## YOUR TASK:
Copy the lines below word for word.

═══ MATERIAL FOR THIS TASK ═══

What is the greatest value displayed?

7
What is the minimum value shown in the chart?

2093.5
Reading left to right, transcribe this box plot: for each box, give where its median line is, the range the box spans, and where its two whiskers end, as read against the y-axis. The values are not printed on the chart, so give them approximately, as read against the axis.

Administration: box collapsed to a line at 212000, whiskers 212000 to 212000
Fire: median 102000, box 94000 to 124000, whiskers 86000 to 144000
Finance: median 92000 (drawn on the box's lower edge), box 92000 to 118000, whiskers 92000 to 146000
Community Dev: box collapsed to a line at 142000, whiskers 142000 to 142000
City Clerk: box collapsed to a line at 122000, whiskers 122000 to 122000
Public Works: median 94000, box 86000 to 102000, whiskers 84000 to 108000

═══

## ANSWER FOR THE TASK:
What is the greatest value displayed?

7
What is the minimum value shown in the chart?

2093.5
Reading left to right, transcribe this box plot: for each box, give where its median line is, the range the box spans, and where its two whiskers end, as read against the y-axis. The values are not printed on the chart, so give them approximately, as read against the axis.

Administration: box collapsed to a line at 212000, whiskers 212000 to 212000
Fire: median 102000, box 94000 to 124000, whiskers 86000 to 144000
Finance: median 92000 (drawn on the box's lower edge), box 92000 to 118000, whiskers 92000 to 146000
Community Dev: box collapsed to a line at 142000, whiskers 142000 to 142000
City Clerk: box collapsed to a line at 122000, whiskers 122000 to 122000
Public Works: median 94000, box 86000 to 102000, whiskers 84000 to 108000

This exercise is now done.